Four-way Bargello takes a basic Bargello line and turns it along the diagonal lines of the area, turning it from a line into a square. Even the simplest Bargello lines get great sophistication from being turned and the resulting shapes and patterns are very compelling.
It’s not my best technique, although I’m getting better at it. But I love to look at the patterns. The shapes which appear at the corners, the sense you have of depth as the design moves towards the center, all give this form of Bargello needlepoint a very modern feel.
The picture at the top of this article is of a very simple Four Way Bargello pattern from my book, Bargello Revisited. It’s made into a pincushion.
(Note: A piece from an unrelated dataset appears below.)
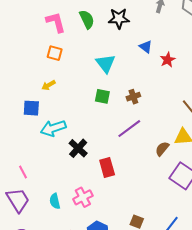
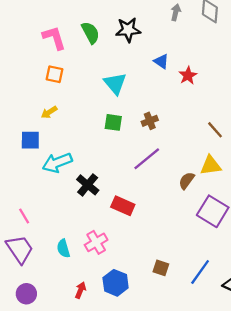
red rectangle: (107, 167) -> (123, 206), turned -48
It became popular in the 70’s through several books by Dorothy Kaestner. I have also seen examples of this technique in books from the early 1900’s. Because it works best on square items of one kind or another, it’s not great for large expanses of stitching, borders or non-square shapes.
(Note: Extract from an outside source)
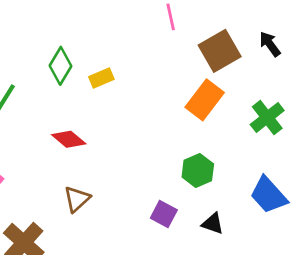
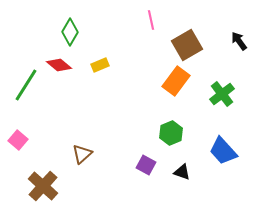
black arrow: (270, 44) -> (239, 41), moved
green diamond: (61, 66) -> (70, 32), moved
red diamond: (69, 139) -> (59, 65), moved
One consequence of turning the Bargello line is that along the diagonals stitches will meet at 90 degree angles. Often this shortens the stitches significantly and hides the pattern.
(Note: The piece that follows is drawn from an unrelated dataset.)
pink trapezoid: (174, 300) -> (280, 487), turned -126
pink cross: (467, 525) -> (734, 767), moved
I find it easiest to approach one of these patterns by looking and thinking first before I begin to stitch. Star by looking at the longest line of the pattern. There you will see a straightforward Bargello line. As the design moves toward the center, it shrinks from both sides, but it still remains the same basic line. By identifying this pattern and by keeping it in mind as you stitch, you will find the whole turned pattern makes more sense.
It’s also really easy to get off count on a four way piece. You can minimize the chances of this happening by beginning in the center of the design and working in circles, stitching in each quadrant in turn.
On a recent piece, I found that by analyzing first then stitching, and checking my stitching against the pattern in my head after I finished each quadrant in each round. I stayed on track and finished the stitching in about a day.
Usually when I stitch a Four Way Bargello I rip almost more than I stitch, throw up my hands in frustration, and throw out the piece. I hope these tips help you as you explore this technique.